Hana menghela napas panjang, mencoba menahan diri.
“Ini bukan soal sensitif atau nggak. Ini soal aturan dan sopan santun.”
Fira mencatat sesuatu di buku catatannya sebelum
bertanya, “Baiklah, apakah ada solusi yang kalian pikir bisa membantu?”
Hana langsung menjawab, “Dia harus berhenti mengganggu
ketenangan orang lain. Itu saja.”
Raffa tersenyum tipis. “Dan aku cuma mau dia berhenti
terlalu banyak mengeluh. Aku rasa itu adil.”
Fira terdiam sejenak, lalu menatap keduanya.
“Bagaimana kalau kita buat kesepakatan sederhana?

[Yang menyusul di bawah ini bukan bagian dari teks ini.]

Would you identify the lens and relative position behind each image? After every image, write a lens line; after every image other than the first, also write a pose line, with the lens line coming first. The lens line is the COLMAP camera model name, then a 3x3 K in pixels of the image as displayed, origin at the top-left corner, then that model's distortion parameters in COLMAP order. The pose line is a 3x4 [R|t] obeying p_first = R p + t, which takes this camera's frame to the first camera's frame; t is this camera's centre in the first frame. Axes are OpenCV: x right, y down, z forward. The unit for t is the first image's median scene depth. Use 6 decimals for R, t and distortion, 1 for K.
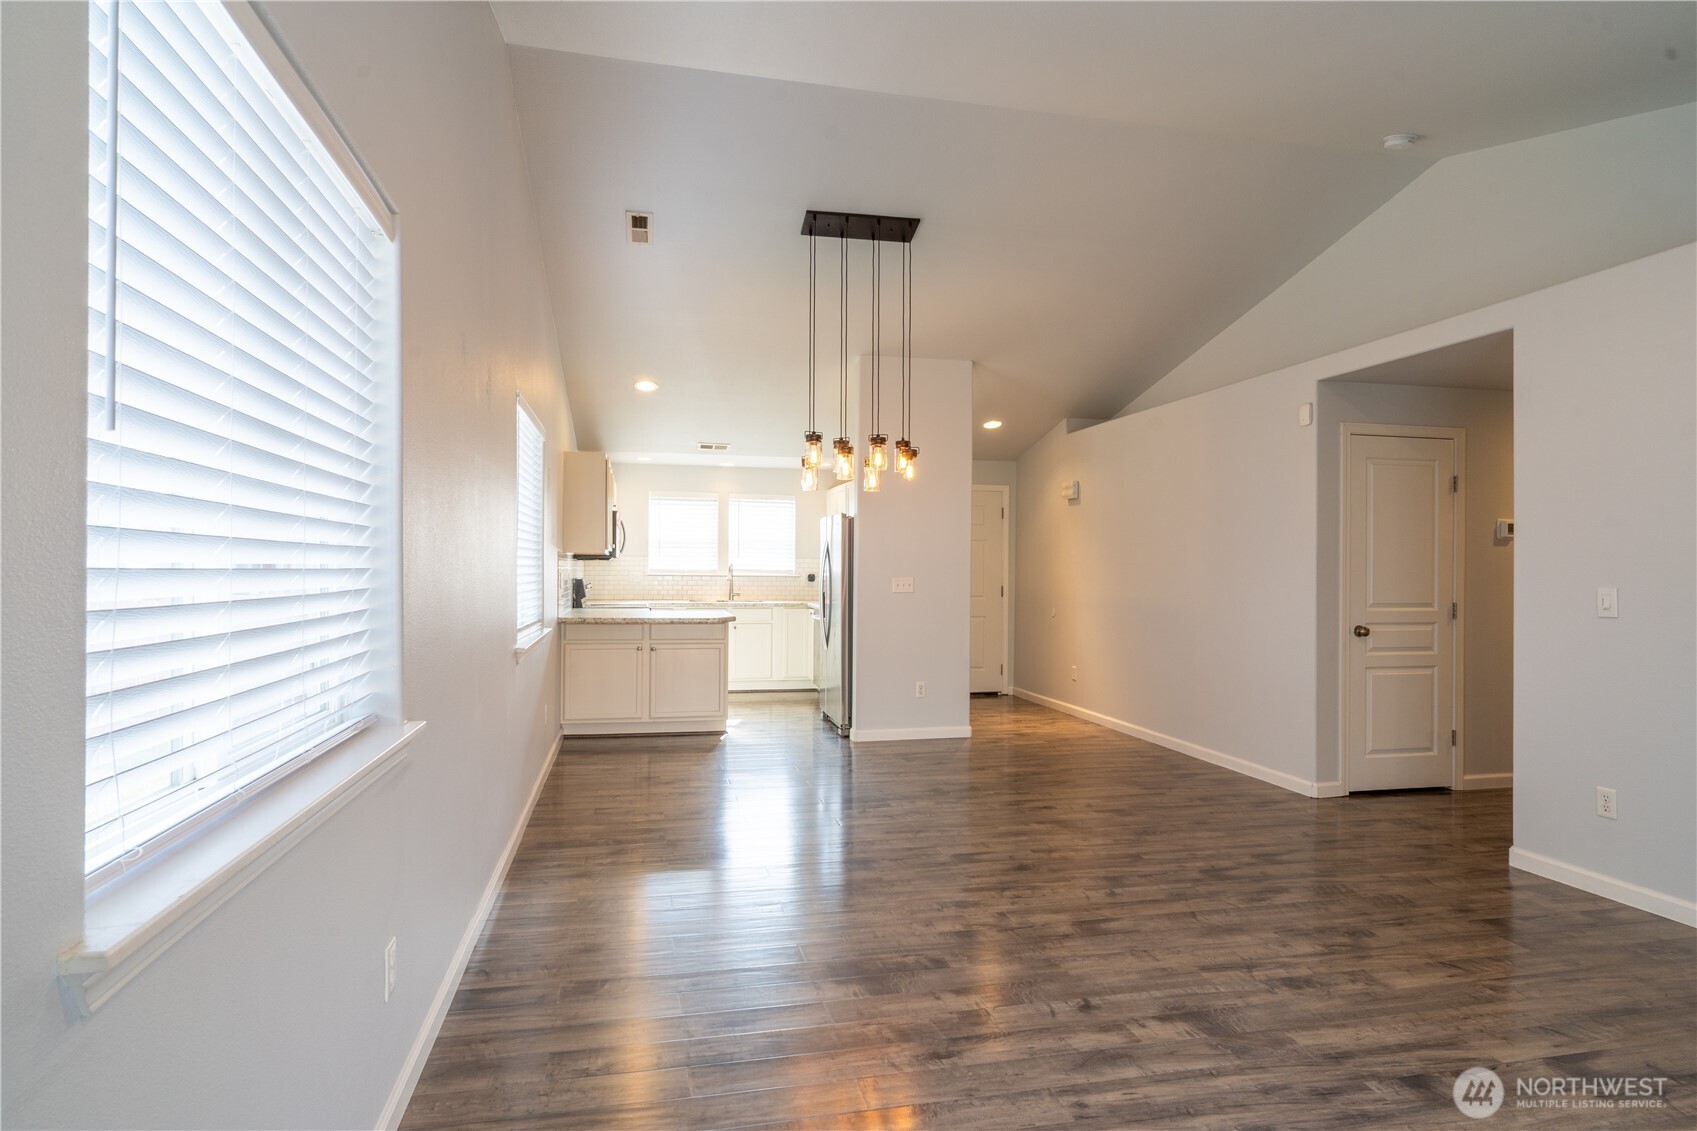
lens RADIAL K [[889.2, 0, 843.5], [0, 889.2, 564.6], [0, 0, 1]] dist [0.002645, -0.001137]
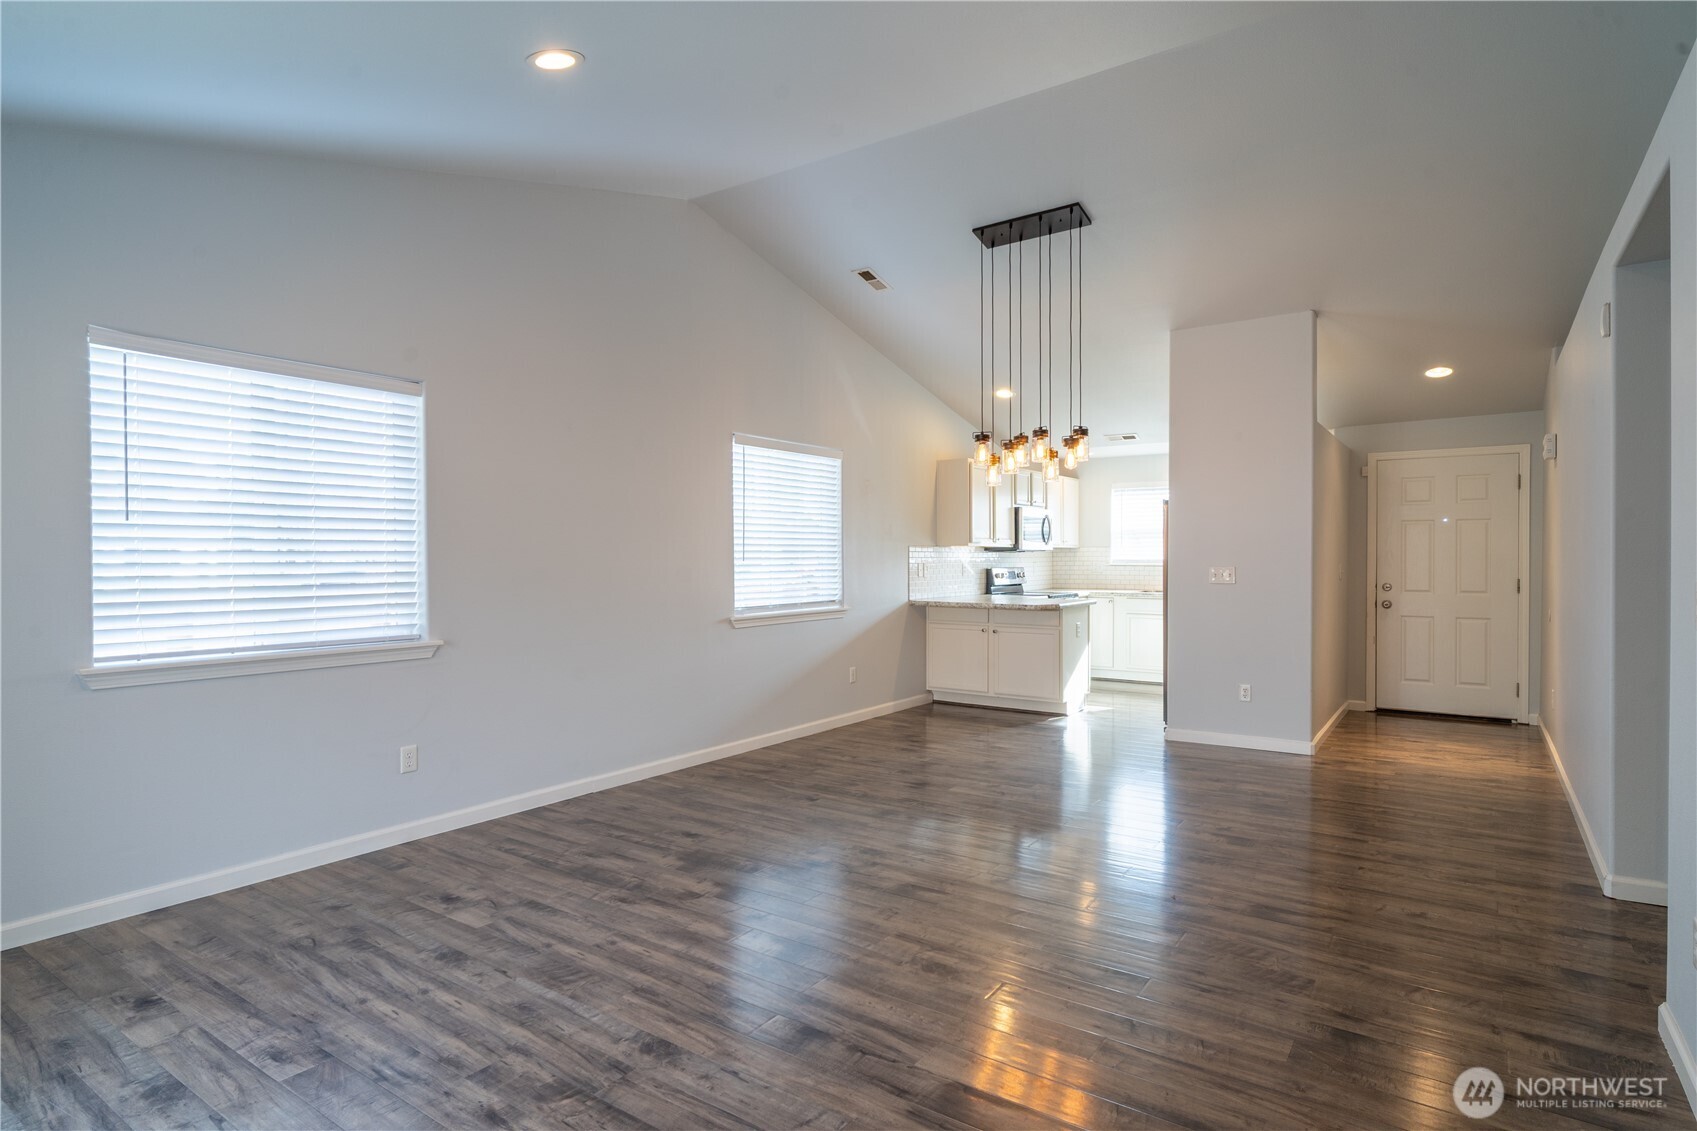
lens RADIAL K [[897.2, 0, 852.4], [0, 897.2, 579.3], [0, 0, 1]] dist [0.001782, 0.002241]
pose [[0.682073, 0.008826, -0.731231, 0.853240], [0.010870, 0.999694, 0.022205, 0.003711], [0.731203, -0.023093, 0.681768, 0.177893]]
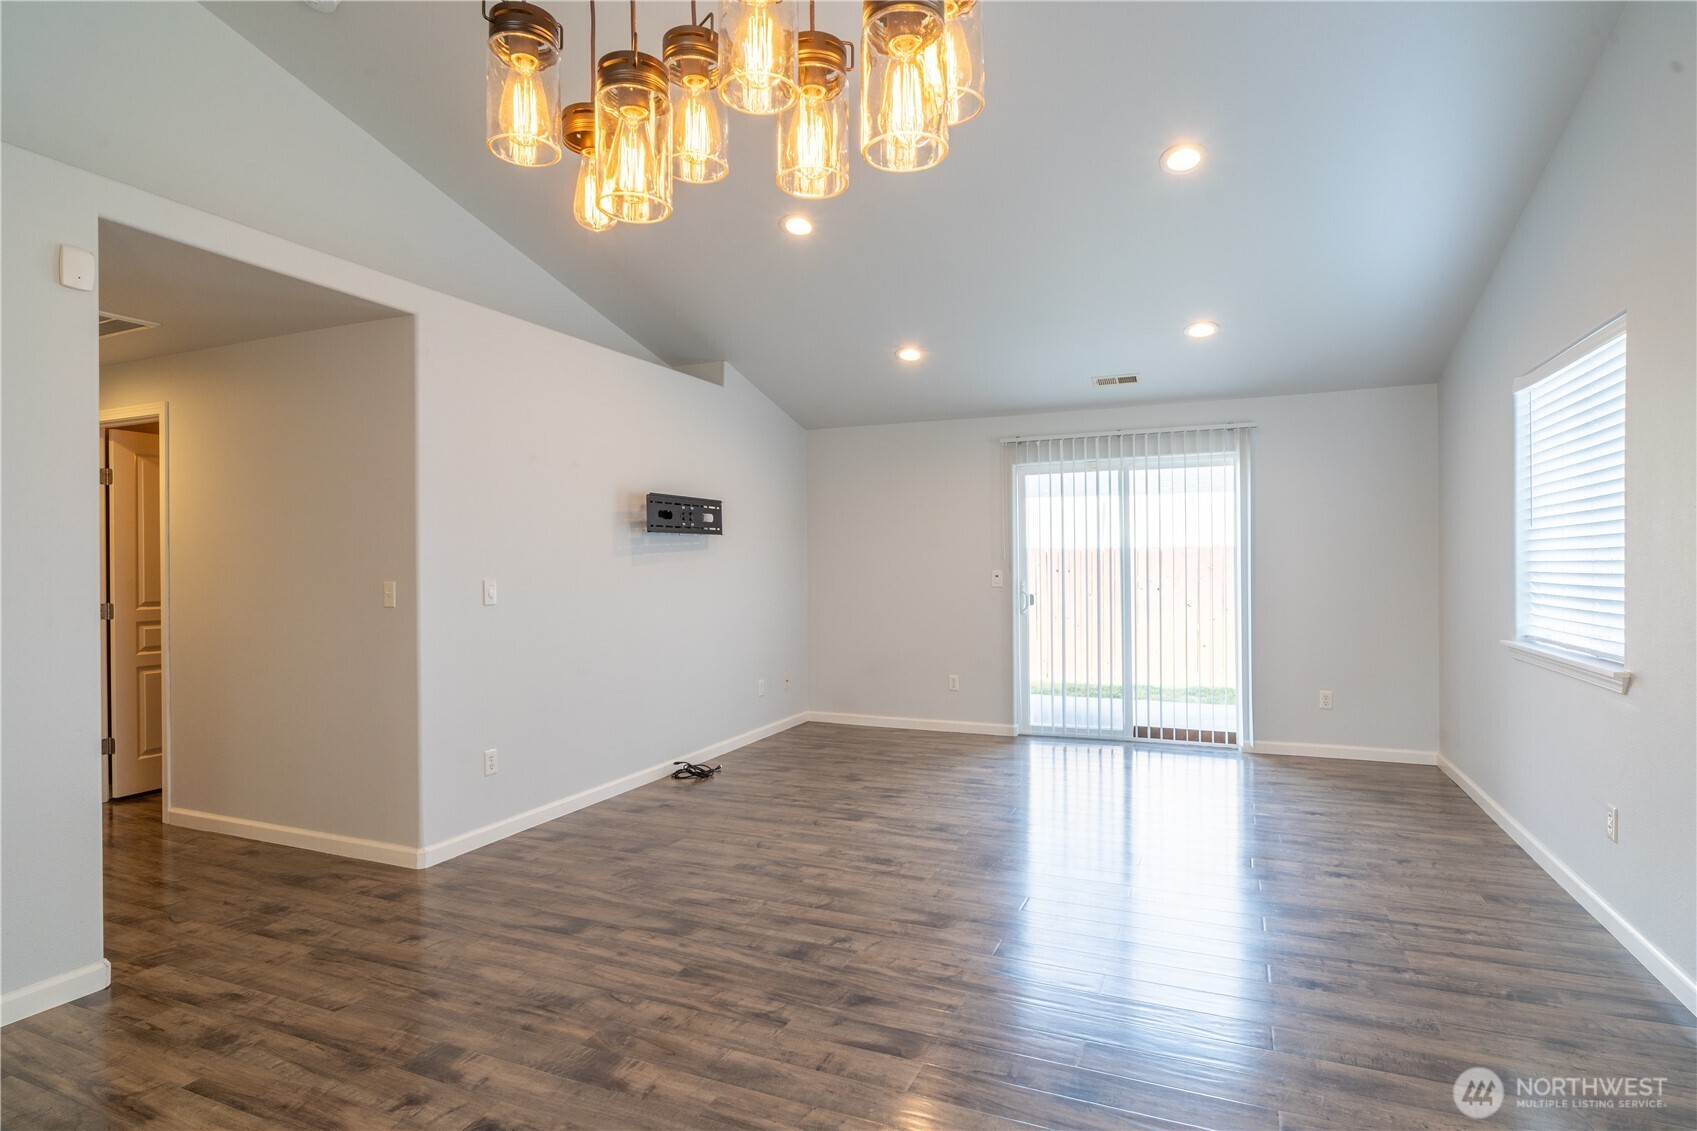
lens RADIAL K [[891.5, 0, 802.6], [0, 891.5, 570.6], [0, 0, 1]] dist [0.000208, 0.000144]
pose [[-0.779438, -0.005458, 0.626455, -0.193132], [-0.001783, 0.999977, 0.006494, 0.004589], [-0.626477, 0.003945, -0.779430, 1.561417]]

Misalnya, Raffa setuju untuk
tidak memutar musik keras setelah jam 9 malam, dan Hana setuju untuk tidak
terlalu reaktif terhadap hal-hal kecil.”
Hana memutar matanya. “Hal kecil? Ini soal prinsip.”
Raffa mengangkat tangan. “Aku setuju, deh, soal musik
itu. Tapi aku nggak janji soal hal-hal lain. Aku orangnya spontan.”
Fira tersenyum lelah. “Baiklah. Kita mulai dari itu
dulu. Kalau ada masalah lagi, kalian bisa lapor ke saya. Setuju?”
Hana mengangguk setengah hati. Raffa hanya tersenyum
sambil berkata, “Setuju.”
Setelah Mediasi
Keluar dari ruangan mediasi, Hana merasa tidak puas.
Ia yakin Raffa tidak akan benar-benar mematuhi kesepakatan itu.
“Lihat aja nanti,” gumamnya sambil berjalan ke arah
lift.
Namun, saat ia masuk lift, Raffa menyusul dan berdiri
di sebelahnya. Mereka terjebak dalam keheningan canggung.
“Kamu nggak suka, ya, sama aku?” tanya Raffa
tiba-tiba.
Hana menoleh dengan ekspresi bingung. “Pertanyaan
macam apa itu?”
“Aku cuma penasaran. Kamu kayaknya selalu marah-marah
tiap ketemu aku.”
Hana mendengus. “Kalau kamu tahu jawabannya, kenapa
masih nanya?”
Raffa tertawa kecil. “Aku cuma pengen tahu aja. Siapa
tahu suatu hari nanti kamu berubah pikiran.”
Hana memutar matanya. “Nggak akan terjadi.”